This does not have to be a formal report; you need only answer the questions in the rubric. However, nothing bad happens if you include extra formality (e.g., sections, topic sentences, etc.).

There is no explicit format (e.g., for headings or citations) required. For example, you may either use an essay structure or a point-by-point list of question answers.

The grading staff will select a small number of excerpts from particularly high-quality or instructive reports and share them with the class. If your report is selected you will receive extra credit.

Submission

For this assignment the written report is the primary artifact. There are no programmatic artifacts to submit (however, you will need to run the tools to create the required information for the report). (If you are working with a partner, you must select your partner on Gradescope and submit one copy of the report. However, nothing fatal happens if you mistakenly submit two copies.)

Commentary

This assignment is perhaps a bit different than the usual EECS homework: instead of you, yourself, doing the "main activity" (i.e., creating test suites), you are asked to invoke tools that carry out that activity for you. This sort of automation (from testing to refactoring to documentation, etc.) is indicative of modern industrial software engineering.

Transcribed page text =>
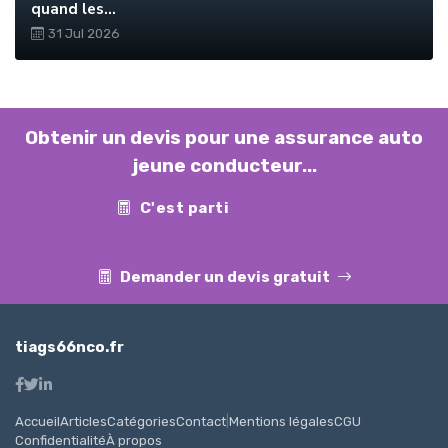
quand les...
31 Jul 2026
Obtenir un devis pour une assurance auto
jeune conducteur...
C'est parti
Contact
Demander un devis gratuit
tiags66nco.fr
Accueil
Articles
Catégories
Contact
|
Mentions légales
CGU
Confidentialité
À propos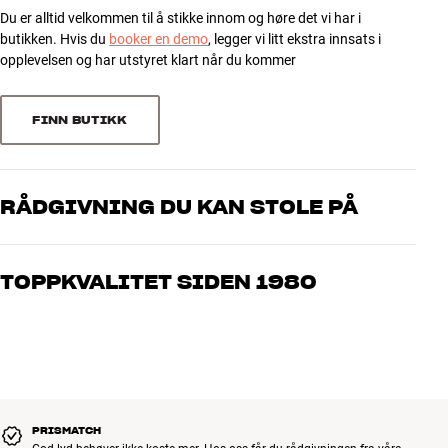
Du er alltid velkommen til å stikke innom og høre det vi har i
3
20
butikken. Hvis du
booker en demo
, legger vi litt ekstra innsats i
2
3
opplevelsen og har utstyret klart når du kommer
1
3
FINN BUTIKK
Sorter
RÅDGIVNING DU KAN STOLE PÅ
Våre medarbeidere er ekte entusiaster som kjenner produktene og
brenner for god lyd – enten det gjelder musikk eller hjemmekino.
TOPPKVALITET SIDEN 1980
Fortell oss hva du drømmer om, så finner vi løsningen som passer
deg og ditt budsjett best
Alle HiFi Klubbens produkter for musikk, hjemmekino og TV er
håndplukket kvalitet som er laget for å vare i mange år. Det er bra
for både lommeboken og miljøet.
BOOK EN EKSPERT
PRISMATCH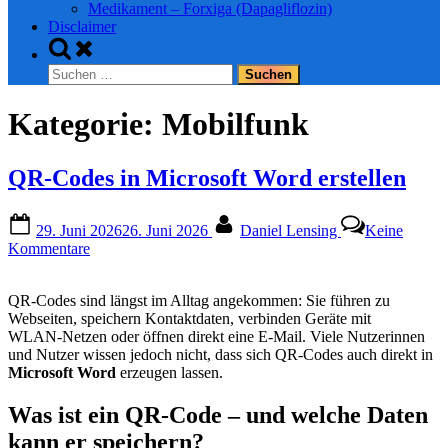
Medikament – Forxiga (Dapagliflozin)
Disclaimer
Toggle
search
Suchen
form
nach:
Kategorie:
Mobilfunk
QR‑Codes in Microsoft Word erstellen
Posted
By
29. Juni 2026
26. Juni 2026
Daniel Lensing
Keine
on
zu
Kommentare
QR‑Codes
in
QR‑Codes sind längst im Alltag angekommen: Sie führen zu
Microsoft
Webseiten, speichern Kontaktdaten, verbinden Geräte mit
Word
WLAN‑Netzen oder öffnen direkt eine E‑Mail. Viele Nutzerinnen
erstellen
und Nutzer wissen jedoch nicht, dass sich QR‑Codes auch direkt in
Microsoft Word
erzeugen lassen.
Was ist ein QR‑Code – und welche Daten
kann er speichern?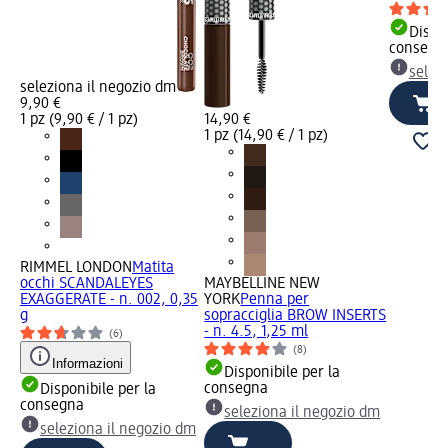
Dispon
consegn
selez
seleziona il negozio dm
9,90 €
1 pz (9,90 € / 1 pz)
14,90 €
1 pz (14,90 € / 1 pz)
RIMMEL LONDON
Matita
occhi SCANDALEYES
MAYBELLINE NEW
EXAGGERATE - n. 002, 0,35
YORK
Penna per
g
sopracciglia BROW INSERTS
- n. 4.5, 1,25 ml
(6)
(8)
Informazioni
Disponibile per la
consegna
Disponibile per la
consegna
seleziona il negozio dm
seleziona il negozio dm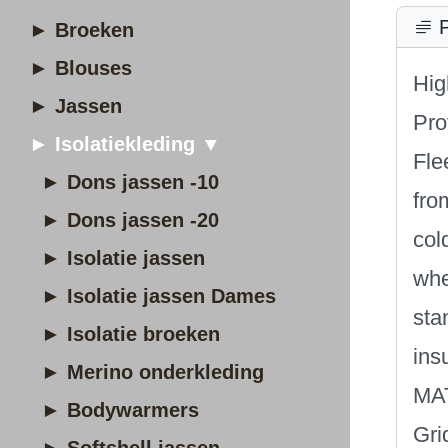
P
► Broeken
► Blouses
Hig
► Jassen
Pro
► Isolatiekleding ▼
Fle
► Dons jassen -10
fro
► Dons jassen -20
col
► Isolatie jassen
whe
► Isolatie jassen Dames
sta
► Isolatie broeken
ins
► Merino onderkleding
MA
► Bodywarmers
Gri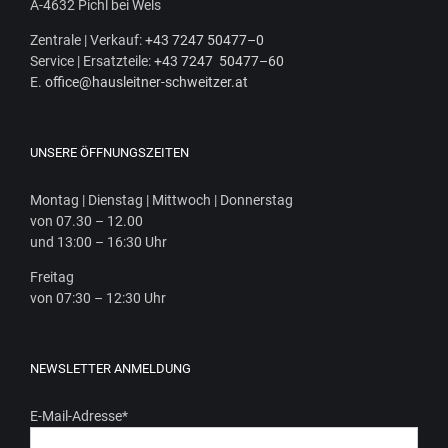
A‑4632 Pichl bei Wels
Zen­tra­le | Ver­kauf:
+43 7247 50477–0
Ser­vice | Ersatz­tei­le:
+43 7247 50477–60
E.
office@hausleitner-schweitzer.at
UNSERE ÖFFNUNGSZEITEN
Mon­tag | Diens­tag | Mitt­woch | Donnerstag
von 07.30 – 12.00
und 13:00 – 16:30 Uhr
Frei­tag
von 07:30 – 12:30 Uhr
NEWSLETTER ANMELDUNG
E-Mail-Adresse
*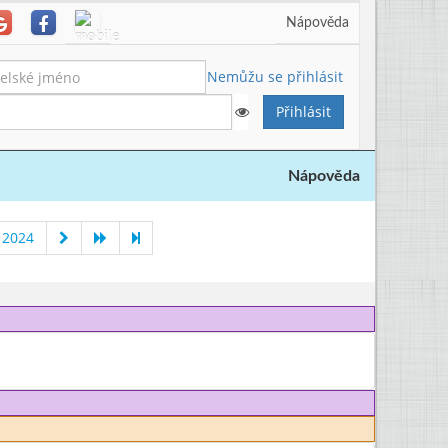
Nápověda
Nemůžu se přihlásit
Nápověda
 2024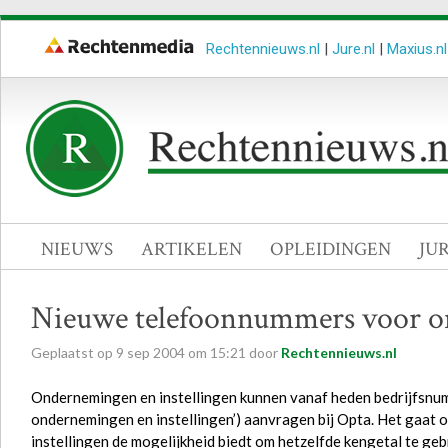
Rechtennieuws.nl
|
Jure.nl
|
Maxius.nl
NIEUWS
ARTIKELEN
OPLEIDINGEN
JU
Nieuwe telefoonnummers voor on
Geplaatst op
9
sep
2004
om
15:21
door
Rechtennieuws.nl
Ondernemingen en instellingen kunnen vanaf heden bedrijfsnum
ondernemingen en instellingen’) aanvragen bij Opta. Het gaat
instellingen de mogelijkheid biedt om hetzelfde kengetal te gebr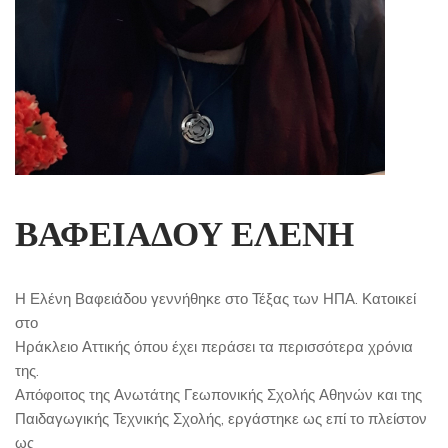
ΒΑΦΕΙΑΔΟΥ ΕΛΕΝΗ
Η Ελένη Βαφειάδου γεννήθηκε στο Τέξας των ΗΠΑ. Κατοικεί
στο
Ηράκλειο Αττικής όπου έχει περάσει τα περισσότερα χρόνια
της.
Απόφοιτος της Ανωτάτης Γεωπονικής Σχολής Αθηνών και της
Παιδαγωγικής Τεχνικής Σχολής, εργάστηκε ως επί το πλείστον
ως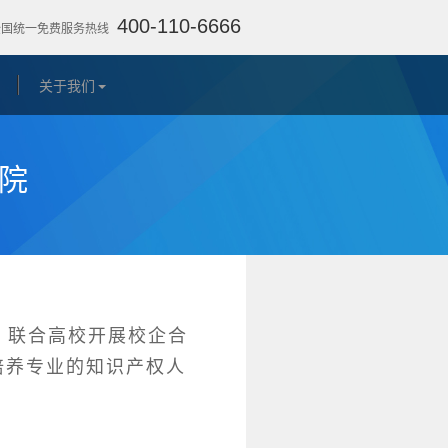
400-110-6666
全国统一免费服务热线
关于我们
学院
联合高校开展校企合
培养专业的知识产权人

APPLY WHAT YOU READ =>
a) In the assignment description, what do students receive if the grading staff select their report?
b) Rewrite the stretch of the assignment description from "For this assignment" through "industrial software engineering.", swapping "Gradescope" for "Canvas".
Rely only on the assignment description for your answers.

EXERCISE ANSWERS =>
a) They receive extra credit.

b)
For this assignment the written report is the primary artifact. There are no programmatic artifacts to submit (however, you will need to run the tools to create the required information for the report). (If you are working with a partner, you must select your partner on Canvas and submit one copy of the report. However, nothing fatal happens if you mistakenly submit two copies.)

Commentary

This assignment is perhaps a bit different than the usual EECS homework: instead of you, yourself, doing the "main activity" (i.e., creating test suites), you are asked to invoke tools that carry out that activity for you. This sort of automation (from testing to refactoring to documentation, etc.) is indicative of modern industrial software engineering.